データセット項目
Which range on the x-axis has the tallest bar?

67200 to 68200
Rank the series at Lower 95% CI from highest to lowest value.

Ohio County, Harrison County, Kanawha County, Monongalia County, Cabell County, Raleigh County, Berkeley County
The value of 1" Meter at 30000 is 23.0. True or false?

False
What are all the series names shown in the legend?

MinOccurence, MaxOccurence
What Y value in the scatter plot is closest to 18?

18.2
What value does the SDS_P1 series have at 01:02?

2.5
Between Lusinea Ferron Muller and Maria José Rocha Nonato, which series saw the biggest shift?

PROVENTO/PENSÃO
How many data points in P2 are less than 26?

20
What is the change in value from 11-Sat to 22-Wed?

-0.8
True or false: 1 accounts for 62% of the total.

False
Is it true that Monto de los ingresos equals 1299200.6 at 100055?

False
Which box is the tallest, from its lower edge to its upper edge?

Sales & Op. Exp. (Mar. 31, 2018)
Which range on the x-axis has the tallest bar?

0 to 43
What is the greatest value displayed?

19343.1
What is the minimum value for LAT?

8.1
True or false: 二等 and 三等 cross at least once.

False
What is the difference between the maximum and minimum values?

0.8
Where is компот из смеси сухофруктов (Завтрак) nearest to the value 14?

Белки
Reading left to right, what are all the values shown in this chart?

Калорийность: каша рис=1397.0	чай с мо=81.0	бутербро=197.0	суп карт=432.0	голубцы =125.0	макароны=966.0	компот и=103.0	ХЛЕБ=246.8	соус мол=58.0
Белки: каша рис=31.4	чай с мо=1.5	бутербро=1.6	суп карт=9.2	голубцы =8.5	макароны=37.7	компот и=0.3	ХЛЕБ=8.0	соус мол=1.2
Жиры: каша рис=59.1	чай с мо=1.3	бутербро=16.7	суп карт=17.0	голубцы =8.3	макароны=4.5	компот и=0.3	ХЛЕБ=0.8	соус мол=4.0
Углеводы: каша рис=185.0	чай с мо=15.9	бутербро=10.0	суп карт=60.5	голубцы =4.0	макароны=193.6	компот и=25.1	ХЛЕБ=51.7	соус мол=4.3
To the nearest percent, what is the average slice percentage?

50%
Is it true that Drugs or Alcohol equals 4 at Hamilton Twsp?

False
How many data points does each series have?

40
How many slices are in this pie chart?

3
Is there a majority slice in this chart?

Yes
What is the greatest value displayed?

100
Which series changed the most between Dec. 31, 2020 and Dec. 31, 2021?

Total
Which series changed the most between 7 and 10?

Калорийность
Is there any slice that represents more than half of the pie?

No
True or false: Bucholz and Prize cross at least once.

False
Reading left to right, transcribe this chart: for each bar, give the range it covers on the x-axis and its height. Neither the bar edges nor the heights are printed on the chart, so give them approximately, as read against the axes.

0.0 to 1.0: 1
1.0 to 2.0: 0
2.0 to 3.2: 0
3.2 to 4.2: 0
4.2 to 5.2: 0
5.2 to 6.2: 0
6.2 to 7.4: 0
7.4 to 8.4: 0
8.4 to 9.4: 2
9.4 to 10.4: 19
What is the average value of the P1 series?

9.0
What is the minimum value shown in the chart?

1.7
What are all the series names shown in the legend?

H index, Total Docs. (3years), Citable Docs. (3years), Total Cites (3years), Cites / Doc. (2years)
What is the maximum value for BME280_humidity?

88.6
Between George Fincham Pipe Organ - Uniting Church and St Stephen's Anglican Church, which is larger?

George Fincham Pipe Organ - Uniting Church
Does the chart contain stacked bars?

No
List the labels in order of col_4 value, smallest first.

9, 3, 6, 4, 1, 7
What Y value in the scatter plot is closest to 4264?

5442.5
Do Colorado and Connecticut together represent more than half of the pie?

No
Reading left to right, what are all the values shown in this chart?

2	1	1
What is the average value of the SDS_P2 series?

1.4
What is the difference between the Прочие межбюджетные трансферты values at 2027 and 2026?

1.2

課題: 上の資料を絞り込み、「least」という文字列を含む行をすべてそのまま書き写してください。

記述解答:
True or false: 二等 and 三等 cross at least once.
True or false: Bucholz and Prize cross at least once.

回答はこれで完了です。